Transcribed page contents:
╔══

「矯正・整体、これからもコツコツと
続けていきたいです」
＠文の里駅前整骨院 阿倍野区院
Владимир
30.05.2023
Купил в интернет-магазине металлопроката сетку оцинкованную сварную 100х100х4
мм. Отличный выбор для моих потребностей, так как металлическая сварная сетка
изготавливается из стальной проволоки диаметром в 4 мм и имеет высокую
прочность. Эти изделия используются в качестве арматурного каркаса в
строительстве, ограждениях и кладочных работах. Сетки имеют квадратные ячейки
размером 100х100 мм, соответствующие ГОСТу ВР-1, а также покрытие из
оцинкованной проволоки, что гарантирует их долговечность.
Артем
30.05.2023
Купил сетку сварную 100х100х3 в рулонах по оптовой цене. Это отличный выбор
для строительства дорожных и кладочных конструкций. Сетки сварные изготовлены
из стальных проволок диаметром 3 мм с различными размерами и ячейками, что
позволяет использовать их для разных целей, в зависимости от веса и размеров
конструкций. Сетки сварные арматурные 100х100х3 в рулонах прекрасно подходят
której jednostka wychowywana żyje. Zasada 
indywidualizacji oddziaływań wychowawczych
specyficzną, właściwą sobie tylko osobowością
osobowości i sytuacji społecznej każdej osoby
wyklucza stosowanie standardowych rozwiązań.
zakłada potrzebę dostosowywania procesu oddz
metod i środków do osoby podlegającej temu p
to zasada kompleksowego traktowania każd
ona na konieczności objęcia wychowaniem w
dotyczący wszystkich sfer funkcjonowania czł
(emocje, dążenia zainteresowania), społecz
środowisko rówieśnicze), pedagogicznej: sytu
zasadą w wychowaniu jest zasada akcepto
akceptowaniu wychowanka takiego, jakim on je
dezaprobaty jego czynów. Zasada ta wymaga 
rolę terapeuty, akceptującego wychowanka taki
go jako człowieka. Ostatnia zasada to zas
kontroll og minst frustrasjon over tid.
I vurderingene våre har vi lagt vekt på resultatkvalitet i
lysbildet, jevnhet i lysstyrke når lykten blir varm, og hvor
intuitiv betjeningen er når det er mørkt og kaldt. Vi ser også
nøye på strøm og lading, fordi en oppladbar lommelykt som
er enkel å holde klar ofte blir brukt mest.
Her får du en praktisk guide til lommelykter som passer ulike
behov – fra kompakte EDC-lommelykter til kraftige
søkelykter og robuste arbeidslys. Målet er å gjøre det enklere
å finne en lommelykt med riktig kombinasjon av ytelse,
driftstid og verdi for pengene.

╚══

= PROBLEM TO WORK ON =
Gather each line from the entries above that includes the word "сварные".

= RESPONSE TO THE TASK =
для строительства дорожных и кладочных конструкций. Сетки сварные изготовлены
конструкций. Сетки сварные арматурные 100х100х3 в рулонах прекрасно подходят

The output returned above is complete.